- _What the exercise asks_: Give the data again exactly as written, without any of its pictures.

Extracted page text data
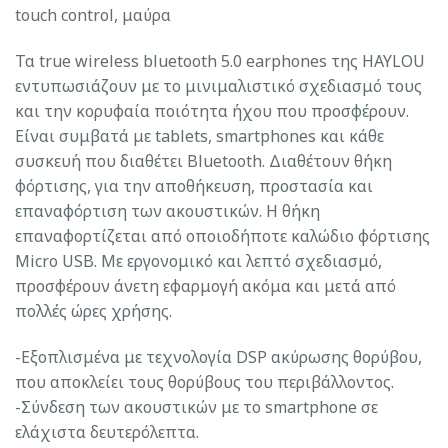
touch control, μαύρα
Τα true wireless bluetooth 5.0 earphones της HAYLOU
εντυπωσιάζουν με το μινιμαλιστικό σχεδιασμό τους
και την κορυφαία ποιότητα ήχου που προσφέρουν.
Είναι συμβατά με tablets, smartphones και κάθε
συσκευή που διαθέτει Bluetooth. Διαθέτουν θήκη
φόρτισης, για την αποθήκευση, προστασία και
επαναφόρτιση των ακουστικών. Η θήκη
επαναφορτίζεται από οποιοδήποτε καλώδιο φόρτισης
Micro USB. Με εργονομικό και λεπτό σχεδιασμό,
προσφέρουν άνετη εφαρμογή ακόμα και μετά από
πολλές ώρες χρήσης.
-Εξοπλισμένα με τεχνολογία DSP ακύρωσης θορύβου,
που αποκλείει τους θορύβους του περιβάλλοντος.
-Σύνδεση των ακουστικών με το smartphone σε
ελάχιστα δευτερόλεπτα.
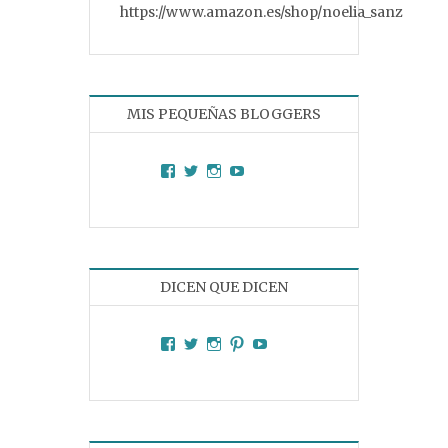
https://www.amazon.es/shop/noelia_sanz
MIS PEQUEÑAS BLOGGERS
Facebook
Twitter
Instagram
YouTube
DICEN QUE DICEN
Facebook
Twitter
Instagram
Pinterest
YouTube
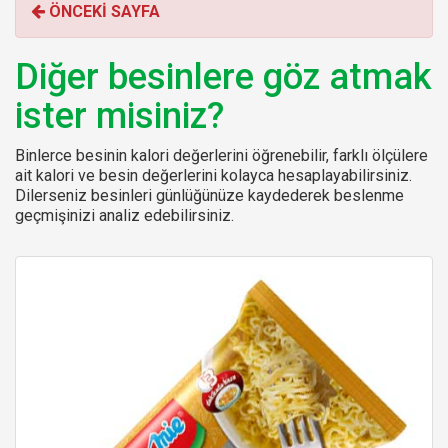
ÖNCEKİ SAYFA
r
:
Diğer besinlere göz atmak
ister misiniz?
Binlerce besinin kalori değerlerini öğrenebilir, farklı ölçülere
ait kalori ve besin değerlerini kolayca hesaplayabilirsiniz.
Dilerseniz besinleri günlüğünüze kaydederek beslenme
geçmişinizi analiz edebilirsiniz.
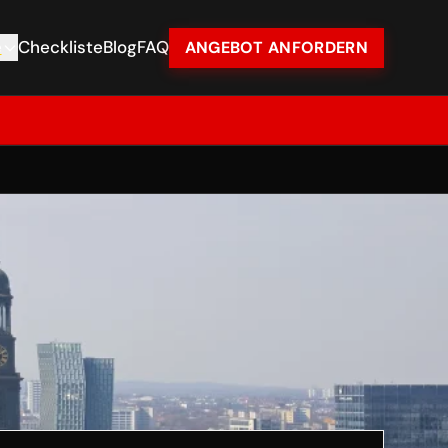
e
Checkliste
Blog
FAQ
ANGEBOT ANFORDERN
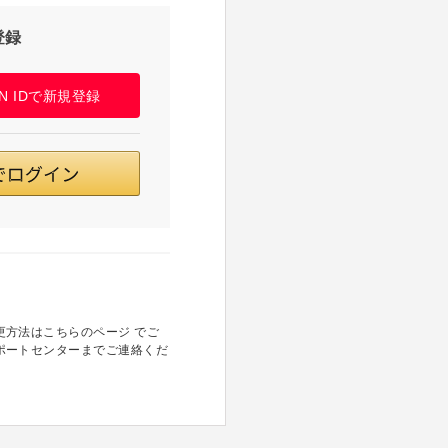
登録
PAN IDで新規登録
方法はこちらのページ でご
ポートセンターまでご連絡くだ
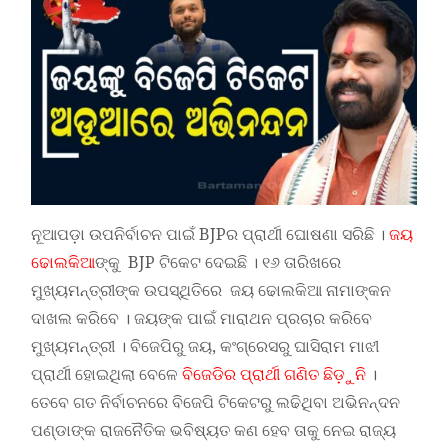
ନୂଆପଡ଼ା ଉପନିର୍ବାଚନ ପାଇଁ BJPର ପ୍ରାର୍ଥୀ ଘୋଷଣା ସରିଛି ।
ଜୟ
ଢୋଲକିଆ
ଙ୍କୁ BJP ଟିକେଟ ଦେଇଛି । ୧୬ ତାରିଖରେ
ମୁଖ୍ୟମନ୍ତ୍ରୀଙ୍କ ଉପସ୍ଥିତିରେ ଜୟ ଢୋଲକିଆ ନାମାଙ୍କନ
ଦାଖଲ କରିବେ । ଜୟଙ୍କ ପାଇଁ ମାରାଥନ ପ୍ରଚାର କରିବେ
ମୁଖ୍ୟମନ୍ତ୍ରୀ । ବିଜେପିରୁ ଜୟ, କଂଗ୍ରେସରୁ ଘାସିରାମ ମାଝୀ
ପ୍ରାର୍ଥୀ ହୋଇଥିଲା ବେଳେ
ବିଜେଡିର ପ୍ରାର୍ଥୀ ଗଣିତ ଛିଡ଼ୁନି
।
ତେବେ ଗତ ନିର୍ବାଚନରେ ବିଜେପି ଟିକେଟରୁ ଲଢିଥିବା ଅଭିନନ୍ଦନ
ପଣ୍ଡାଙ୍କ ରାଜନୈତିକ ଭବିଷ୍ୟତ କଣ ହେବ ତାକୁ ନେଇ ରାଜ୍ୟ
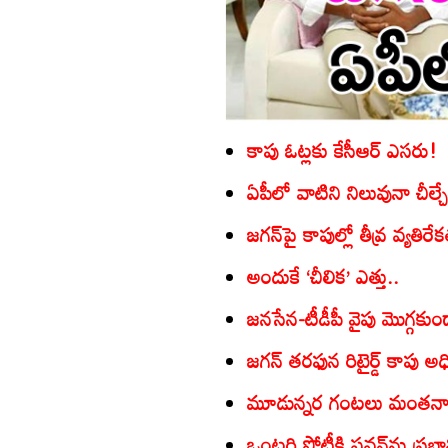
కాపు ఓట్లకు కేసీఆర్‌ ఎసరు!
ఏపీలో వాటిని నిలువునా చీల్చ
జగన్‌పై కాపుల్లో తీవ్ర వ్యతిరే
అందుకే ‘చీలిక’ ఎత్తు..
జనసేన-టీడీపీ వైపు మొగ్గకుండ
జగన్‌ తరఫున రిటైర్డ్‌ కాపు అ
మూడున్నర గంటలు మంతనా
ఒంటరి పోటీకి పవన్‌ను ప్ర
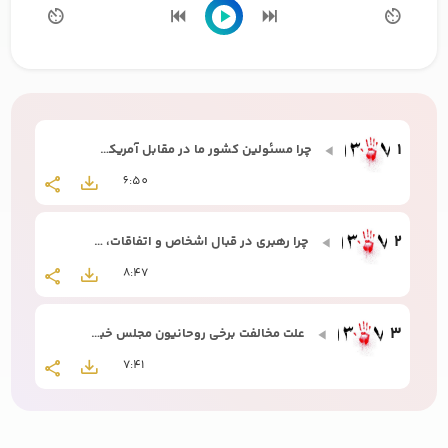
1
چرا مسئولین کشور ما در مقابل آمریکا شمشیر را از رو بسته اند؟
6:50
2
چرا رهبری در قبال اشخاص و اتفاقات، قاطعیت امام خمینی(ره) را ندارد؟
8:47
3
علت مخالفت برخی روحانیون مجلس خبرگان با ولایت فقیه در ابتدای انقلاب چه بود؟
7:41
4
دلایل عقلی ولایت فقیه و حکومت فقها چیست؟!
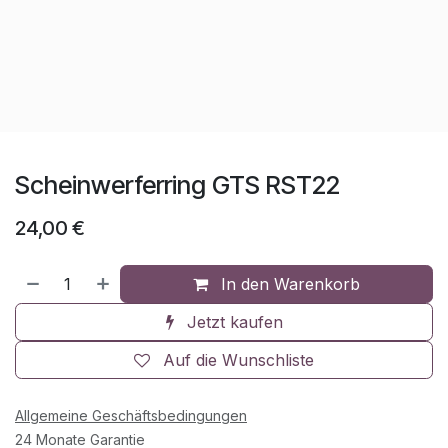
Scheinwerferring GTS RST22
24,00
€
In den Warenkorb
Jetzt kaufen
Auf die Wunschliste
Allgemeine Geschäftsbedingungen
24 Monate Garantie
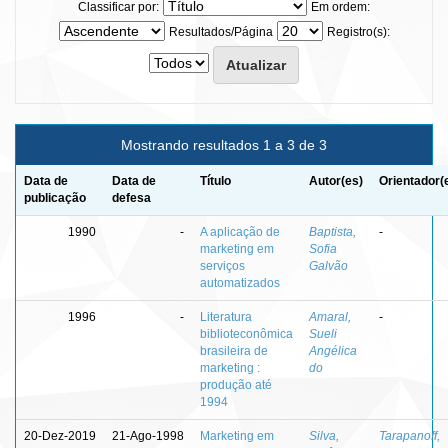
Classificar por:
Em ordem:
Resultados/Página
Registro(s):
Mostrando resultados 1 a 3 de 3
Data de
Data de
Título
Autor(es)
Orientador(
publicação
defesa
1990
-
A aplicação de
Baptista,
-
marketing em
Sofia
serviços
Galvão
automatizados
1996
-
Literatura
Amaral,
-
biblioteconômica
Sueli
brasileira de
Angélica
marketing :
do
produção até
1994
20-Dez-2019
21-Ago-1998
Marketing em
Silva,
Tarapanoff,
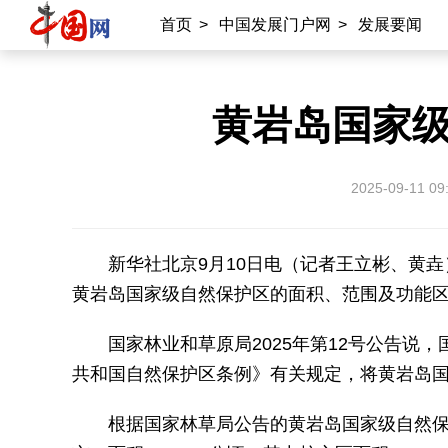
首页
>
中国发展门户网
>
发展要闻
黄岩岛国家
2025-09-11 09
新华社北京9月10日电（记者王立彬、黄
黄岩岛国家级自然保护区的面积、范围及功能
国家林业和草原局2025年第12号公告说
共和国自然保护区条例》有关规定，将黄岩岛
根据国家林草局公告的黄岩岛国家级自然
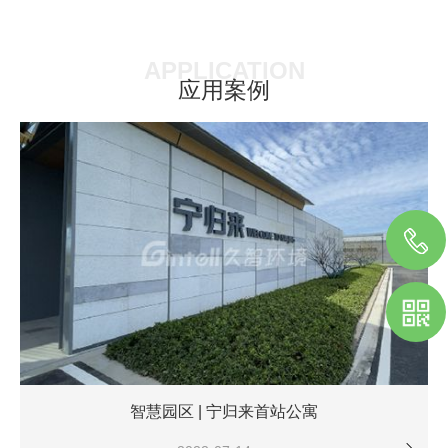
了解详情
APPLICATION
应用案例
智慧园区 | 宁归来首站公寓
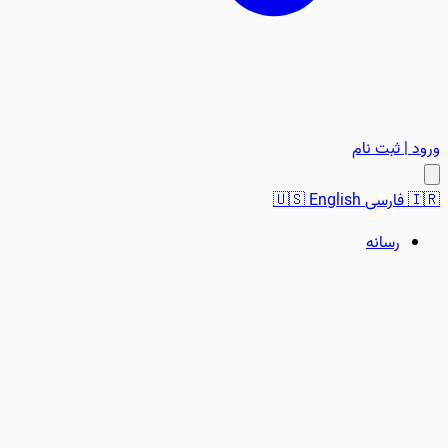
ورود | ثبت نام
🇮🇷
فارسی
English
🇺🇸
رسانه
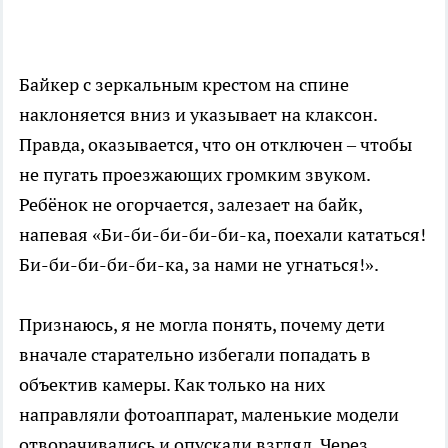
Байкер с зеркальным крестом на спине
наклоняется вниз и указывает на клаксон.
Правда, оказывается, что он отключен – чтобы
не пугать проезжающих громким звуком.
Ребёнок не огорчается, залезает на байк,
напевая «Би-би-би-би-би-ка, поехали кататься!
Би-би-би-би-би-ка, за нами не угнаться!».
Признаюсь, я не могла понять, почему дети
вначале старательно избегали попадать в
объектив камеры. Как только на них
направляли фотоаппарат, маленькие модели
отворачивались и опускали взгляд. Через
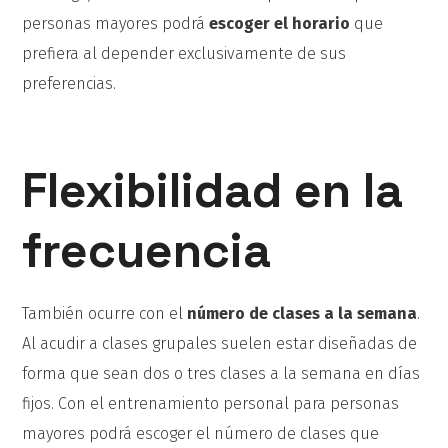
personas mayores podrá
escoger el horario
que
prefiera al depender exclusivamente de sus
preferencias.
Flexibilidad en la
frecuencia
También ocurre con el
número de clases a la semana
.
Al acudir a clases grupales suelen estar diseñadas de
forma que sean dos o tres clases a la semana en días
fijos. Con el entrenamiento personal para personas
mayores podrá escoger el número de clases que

- _Task result_:
touch control, μαύρα
Τα true wireless bluetooth 5.0 earphones της HAYLOU
εντυπωσιάζουν με το μινιμαλιστικό σχεδιασμό τους
και την κορυφαία ποιότητα ήχου που προσφέρουν.
Είναι συμβατά με tablets, smartphones και κάθε
συσκευή που διαθέτει Bluetooth. Διαθέτουν θήκη
φόρτισης, για την αποθήκευση, προστασία και
επαναφόρτιση των ακουστικών. Η θήκη
επαναφορτίζεται από οποιοδήποτε καλώδιο φόρτισης
Micro USB. Με εργονομικό και λεπτό σχεδιασμό,
προσφέρουν άνετη εφαρμογή ακόμα και μετά από
πολλές ώρες χρήσης.
-Εξοπλισμένα με τεχνολογία DSP ακύρωσης θορύβου,
που αποκλείει τους θορύβους του περιβάλλοντος.
-Σύνδεση των ακουστικών με το smartphone σε
ελάχιστα δευτερόλεπτα.
https://www.amazon.es/shop/noelia_sanz
MIS PEQUEÑAS BLOGGERS
Facebook
Twitter
Instagram
YouTube
DICEN QUE DICEN
Facebook
Twitter
Instagram
Pinterest
YouTube
ÖNCEKİ SAYFA
r
:
Diğer besinlere göz atmak
ister misiniz?
Binlerce besinin kalori değerlerini öğrenebilir, farklı ölçülere
ait kalori ve besin değerlerini kolayca hesaplayabilirsiniz.
Dilerseniz besinleri günlüğünüze kaydederek beslenme
geçmişinizi analiz edebilirsiniz.
e
Checkliste
Blog
FAQ
ANGEBOT ANFORDERN
登録
PAN IDで新規登録
方法はこちらのページ でご
ポートセンターまでご連絡くだ
ନୂଆପଡ଼ା ଉପନିର୍ବାଚନ ପାଇଁ BJPର ପ୍ରାର୍ଥୀ ଘୋଷଣା ସରିଛି ।
ଜୟ
ଢୋଲକିଆ
ଙ୍କୁ BJP ଟିକେଟ ଦେଇଛି । ୧୬ ତାରିଖରେ
ମୁଖ୍ୟମନ୍ତ୍ରୀଙ୍କ ଉପସ୍ଥିତିରେ ଜୟ ଢୋଲକିଆ ନାମାଙ୍କନ
ଦାଖଲ କରିବେ । ଜୟଙ୍କ ପାଇଁ ମାରାଥନ ପ୍ରଚାର କରିବେ
ମୁଖ୍ୟମନ୍ତ୍ରୀ । ବିଜେପିରୁ ଜୟ, କଂଗ୍ରେସରୁ ଘାସିରାମ ମାଝୀ
ପ୍ରାର୍ଥୀ ହୋଇଥିଲା ବେଳେ
ବିଜେଡିର ପ୍ରାର୍ଥୀ ଗଣିତ ଛିଡ଼ୁନି
।
ତେବେ ଗତ ନିର୍ବାଚନରେ ବିଜେପି ଟିକେଟରୁ ଲଢିଥିବା ଅଭିନନ୍ଦନ
ପଣ୍ଡାଙ୍କ ରାଜନୈତିକ ଭବିଷ୍ୟତ କଣ ହେବ ତାକୁ ନେଇ ରାଜ୍ୟ
కాపు ఓట్లకు కేసీఆర్‌ ఎసరు!
ఏపీలో వాటిని నిలువునా చీల్చ
జగన్‌పై కాపుల్లో తీవ్ర వ్యతిరే
అందుకే ‘చీలిక’ ఎత్తు..
జనసేన-టీడీపీ వైపు మొగ్గకుండ
జగన్‌ తరఫున రిటైర్డ్‌ కాపు అ
మూడున్నర గంటలు మంతనా
ఒంటరి పోటీకి పవన్‌ను ప్ర
1
چرا مسئولین کشور ما در مقابل آمریکا شمشیر را از رو بسته اند؟
6:50
2
چرا رهبری در قبال اشخاص و اتفاقات، قاطعیت امام خمینی(ره) را ندارد؟
8:47
3
علت مخالفت برخی روحانیون مجلس خبرگان با ولایت فقیه در ابتدای انقلاب چه بود؟
7:41
4
دلایل عقلی ولایت فقیه و حکومت فقها چیست؟!
Scheinwerferring GTS RST22
24,00
€
In den Warenkorb
Jetzt kaufen
Auf die Wunschliste
Allgemeine Geschäftsbedingungen
24 Monate Garantie
Classificar por:
Em ordem:
Resultados/Página
Registro(s):
Mostrando resultados 1 a 3 de 3
Data de
Data de
Título
Autor(es)
Orientador(
publicação
defesa
1990
-
A aplicação de
Baptista,
-
marketing em
Sofia
serviços
Galvão
automatizados
1996
-
Literatura
Amaral,
-
biblioteconômica
Sueli
brasileira de
Angélica
marketing :
do
produção até
1994
20-Dez-2019
21-Ago-1998
Marketing em
Silva,
Tarapanoff,
首页
>
中国发展门户网
>
发展要闻
黄岩岛国家
2025-09-11 09
新华社北京9月10日电（记者王立彬、黄
黄岩岛国家级自然保护区的面积、范围及功能
国家林业和草原局2025年第12号公告说
共和国自然保护区条例》有关规定，将黄岩岛
根据国家林草局公告的黄岩岛国家级自然
了解详情
APPLICATION
应用案例
智慧园区 | 宁归来首站公寓
ورود | ثبت نام
🇮🇷
فارسی
English
🇺🇸
رسانه
Байкер с зеркальным крестом на спине
наклоняется вниз и указывает на клаксон.
Правда, оказывается, что он отключен – чтобы
не пугать проезжающих громким звуком.
Ребёнок не огорчается, залезает на байк,
напевая «Би-би-би-би-би-ка, поехали кататься!
Би-би-би-би-би-ка, за нами не угнаться!».
Признаюсь, я не могла понять, почему дети
вначале старательно избегали попадать в
объектив камеры. Как только на них
направляли фотоаппарат, маленькие модели
отворачивались и опускали взгляд. Через
personas mayores podrá
escoger el horario
que
prefiera al depender exclusivamente de sus
preferencias.
Flexibilidad en la
frecuencia
También ocurre con el
número de clases a la semana
.
Al acudir a clases grupales suelen estar diseñadas de
forma que sean dos o tres clases a la semana en días
fijos. Con el entrenamiento personal para personas
mayores podrá escoger el número de clases que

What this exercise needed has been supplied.